Hungry? Skip Ravenous … Planes, Trains, Runaway Grooms

Hungry? Skip Ravenous We’ve had vampires in Brooklyn and werewolves in Central Park, but cannibals in California is a new

Hungry? Skip Ravenous

We’ve had vampires in Brooklyn and werewolves in Central Park, but cannibals in California is a new one on me. Get ready for Ravenous , a bloody, pretentious and paralyzing bore about soldiers in 1847 who feast on each other like blue-plate specials, turning fellow officers into stews and spareribs. The point of this nauseating display of De gustibus non disputandum is that you’ll never order leg of lamb again once you’ve tasted thigh of second lieutenant.

The setting is a desolate military outpost in the snowy Sierra Nevada mountains where cowards and deserters are sent in the Mexican-American War. Eight actors on a journey to hell on ice are joined by Guy Pearce, the Australian pretty boy who was riveting as both a drag queen (in Priscilla, Queen of the Desert ) and a tough cop (in L.A. Confidential ). This time he plays a war hero dispatched to Fort Spencer, a filthy way station for weary travelers, as punishment for refusing to eat meat-a senseless plot ploy from which the film never recovers. At the fort he encounters one Indian squaw and a cast of drunks, addicts and morons that includes two of the most irritatingly mannered actors of the 1990’s-Jeremy Davies, who has played mumbling, weeping, stuttering imbeciles in at least four films in the past year, and Stephen Spinella, who fawns and mewls his way through a Southern accent so phony the audience laughs every time he opens his mouth.

_Prompt_
Copy out the part of the Ravenous review that starts with "Hungry? Skip Ravenous We’ve" and ends with "of second lieutenant.", swapping "werewolves" for "zombies".

_Listed records_
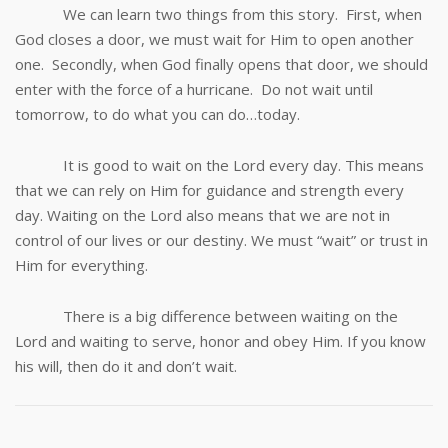
We can learn two things from this story. First, when
God closes a door, we must wait for Him to open another
one. Secondly, when God finally opens that door, we should
enter with the force of a hurricane. Do not wait until
tomorrow, to do what you can do…today.
It is good to wait on the Lord every day. This means
that we can rely on Him for guidance and strength every
day. Waiting on the Lord also means that we are not in
control of our lives or our destiny. We must “wait” or trust in
Him for everything.
There is a big difference between waiting on the
Lord and waiting to serve, honor and obey Him. If you know
his will, then do it and don’t wait.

_Finished task_
Hungry? Skip Ravenous We’ve had vampires in Brooklyn and zombies in Central Park, but cannibals in California is a new

Hungry? Skip Ravenous

We’ve had vampires in Brooklyn and zombies in Central Park, but cannibals in California is a new one on me. Get ready for Ravenous , a bloody, pretentious and paralyzing bore about soldiers in 1847 who feast on each other like blue-plate specials, turning fellow officers into stews and spareribs. The point of this nauseating display of De gustibus non disputandum is that you’ll never order leg of lamb again once you’ve tasted thigh of second lieutenant.